Por Teresa Consuelo Cardona
Colombia es un país de pactos, aunque la mayoría de ellos se hayan firmado de espaldas a la sociedad o sin que las comunidades lograran comprender los alcances reales de esos pactos. Entre los más destacados están: La Liga, Unión Republicana, Partido Nacional, Concentración Nacional, Unión Nacional, Golpe de Opinión, Frente Civil y el Frente Nacional. Pero hay otros. En general, los pactos se han presentado como un acuerdo que pretende evitar un mal peor del que ya se está viviendo. Es decir, nacen del reconocimiento de que los sucesos y acontecimientos que marcan la vida nacional van por mal camino. Pero normalmente, los pactos se han cerrado en torno a intereses muy particulares de unas pocas personas y se justifican, desde una aparente perspectiva amplia, que beneficiaría a muchos.
En 1886, los liberales fueron excluidos del poder y para enfrentar en las elecciones al Partido Conservador, se creó el Partido Nacional, presidido por Rafael Núñez, militante del partido liberal y por Miguel Antonio Caro, procedente de las entrañas del partido conservador, quien ya tenía la experiencia de haber fundado el Partido Católico. Ese partido se presentó como alternativa a los partidos tradicionales, y aunque duró solo hasta 1902, mostró las enormes posibilidades que se tejen en torno a una coalición de castas disfrazada de pacto social. Su eslogan fue “Regeneración o catástrofe” y ganó las elecciones con amplio margen. La Regeneración estuvo dedicada, a la exclusión y represión de las voces alternativas, como la del Partido Liberal. Fue un gobierno centralista y autoritario, cuyo ejercicio se extendía a otras ramas del poder público, disminuyendo la presencia de los opositores liberales en el Congreso mediante el fraude electoral y la represión violenta, e impidiendo su presencia en las regiones.
En el gobierno del Partido Nacional, todo era conservador: el Congreso, la Corte Suprema, el Consejo de Estado, el Ejército, la Policía y la burocracia. Para garantizar la obediencia de la población en todo el país, se limitó la libertad de expresión de los periódicos y se dieron amplias facultades de detención a la Policía Nacional.
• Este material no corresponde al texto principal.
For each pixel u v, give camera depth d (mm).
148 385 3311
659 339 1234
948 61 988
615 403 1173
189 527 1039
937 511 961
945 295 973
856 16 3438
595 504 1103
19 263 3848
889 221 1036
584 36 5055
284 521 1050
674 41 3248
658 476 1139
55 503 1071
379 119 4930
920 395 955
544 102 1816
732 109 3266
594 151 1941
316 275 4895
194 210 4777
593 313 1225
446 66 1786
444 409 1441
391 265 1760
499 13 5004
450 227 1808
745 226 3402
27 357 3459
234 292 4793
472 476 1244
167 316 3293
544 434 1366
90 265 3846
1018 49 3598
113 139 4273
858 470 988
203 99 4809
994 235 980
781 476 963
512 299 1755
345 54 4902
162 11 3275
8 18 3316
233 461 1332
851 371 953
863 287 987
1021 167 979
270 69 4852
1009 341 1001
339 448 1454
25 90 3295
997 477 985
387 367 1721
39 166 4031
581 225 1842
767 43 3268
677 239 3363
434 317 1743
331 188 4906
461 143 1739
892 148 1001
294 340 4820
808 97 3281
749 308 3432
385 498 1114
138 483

Ese pacto que aparentemente pretendía disminuir los choques violentos de liberales y conservadores, terminó atizando la llama de la Guerra de los Mil Días. Mientras los pobres fueron a la guerra, los ricos descubrieron los negocios internacionales, con la transacción en torno a Panamá. Una de las herencias más inmovilizantes de la sociedad en la Regeneración, es el Concordato entre Colombia y El Vaticano, que estableció que la educación e instrucción pública en universidades, colegios y escuelas debería estar en conformidad con los dogmas y la moral de la religión católica. El Concordato le permitió a la Iglesia el control de la educación y la familia, y los educadores de la sociedad fueron asignados por el Partido Conservador. La inmovilidad social estaba garantizada, y el pacto social entre el Estado y los colombianos fue de simple subordinación. Nada de participación.
Saltemos en el tiempo hasta 1946. Los liberales, que eran los marginados y excluidos, se reorganizaron, ganaron en las urnas y alcanzaron la conformación de la República Liberal, que duró del 30 al 46. Las bases empezaron a pedir redistribución y posesión de la tierra, salario justo, derecho a la huelga, impuestos a los ricos y soberanía, pero los jefes se desgastaron en peleas interminables que impidieron que los deseos de las bases se materializaran. Incluso la Revolución en Marcha, de López Pumarejo, tuvo que detenerse, para darle aire a las castas y a sus prioridades. Así, el Partido Liberal, transando con el ultraconservador Laureano Gómez, para evitar parecer comunista, traicionó el pacto que había hecho con las clases sin privilegios.
Por esos días, empezó a sonar ardientemente el nombre de un joven parlamentario, Jorge Eliécer Gaitán, quien ya había sido alcalde de Bogotá, ministro de Educación y de Trabajo, que quiso aglutinar las fuerzas sobrevivientes de ese liberalismo revolucionario, haciendo pactos con los olvidados para garantizar sus reivindicaciones, pero fue acallado por los acuerdos de sus compañeros liberales que defendían la propiedad privada amenazada por la reforma agraria. Aunque su discurso se modificó, mantuvo sus ideales durante la candidatura presidencial en representación de los sectores populares y sindicatos, frente a Gabriel Turbay, su opositor liberal que representaba a la burguesía, al empresariado y a los banqueros. La división del Partido permitió el triunfo de Mariano Ospina Pérez. Poco después, Gaitán, el fervoroso candidato de los pobres fue señalado de comunista y asesinado, y el pacto del liberalismo con sus bases se rompió para siempre.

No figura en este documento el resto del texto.